A 2.200 metros en Chiapas, con colectivos tzotziles y café de altura en cada esquina: San Cristóbal de las Casas es el punto de entrada a un mundo que existe en paralelo al México mestizo de Ciudad de México y que lleva siglos resistiendo con una terquedad que no admite romanticismos fáciles.
La ciudad colonial tiene sus propias contradicciones: es hermosa de manera objetiva, con sus fachadas pintadas y su Plaza Mayor y sus iglesias que dominan el paisaje desde las lomas, y también es el escenario de tensiones sociales que llevan décadas sin resolverse. El turismo vive en la capa de encima; lo demás requiere más tiempo y más atención.
Los mercados del centro, sobre todo los de los sábados cuando bajan las comunidades indígenas del altiplano, son uno de los contextos de mayor densidad cultural que puede encontrarse en México. Las mujeres tzotziles con su indumentaria tradicional no vienen para que nadie las fotografíe; vienen a vender y a comprar y a hacer vida comunitaria.

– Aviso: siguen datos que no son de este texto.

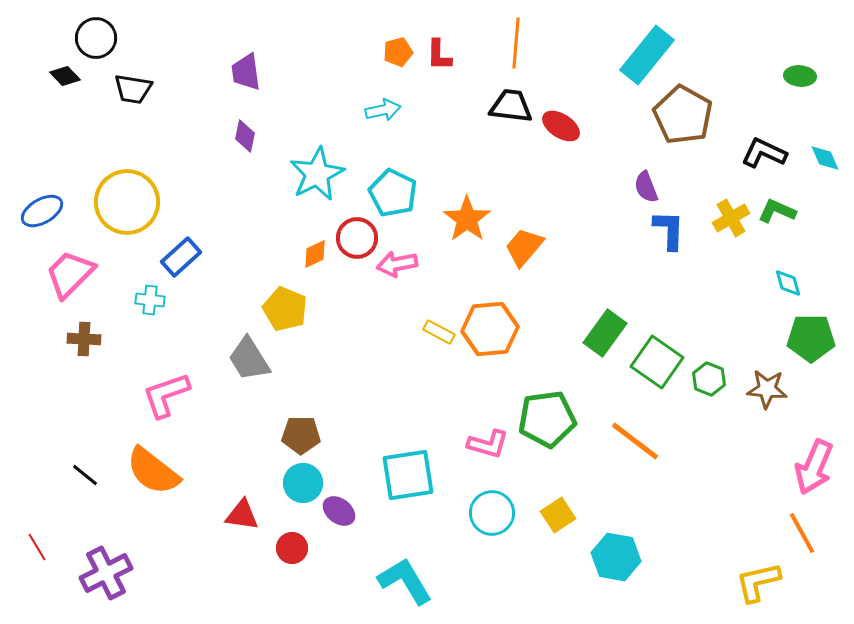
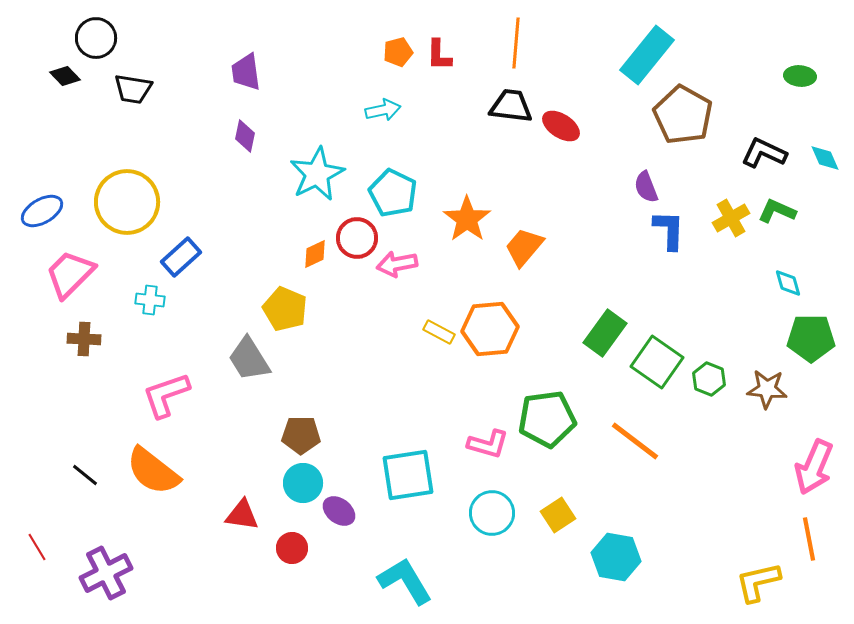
orange line at (802, 533): moved 7 px right, 6 px down; rotated 18 degrees clockwise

El café de la región es de los mejores del país, cultivado en fincas de altitud que tienen condiciones climáticas excepcionales. Que haya una cafetería de especialidad cada cien metros en el centro turístico de San Cristóbal es una paradoja que el caficultor que vive en las montañas resuelve de manera sencilla: él vende, ellos cobran.
San Cristóbal es uno de esos lugares que requiere honestidad sobre lo que uno va a buscar. Si lo que se busca es la postal colonial con buen café, está disponible sin dificultad. Si lo que se busca es entender algo del México indígena contemporáneo, eso requiere más tiempo, más escucha y la disposición a no entenderlo todo.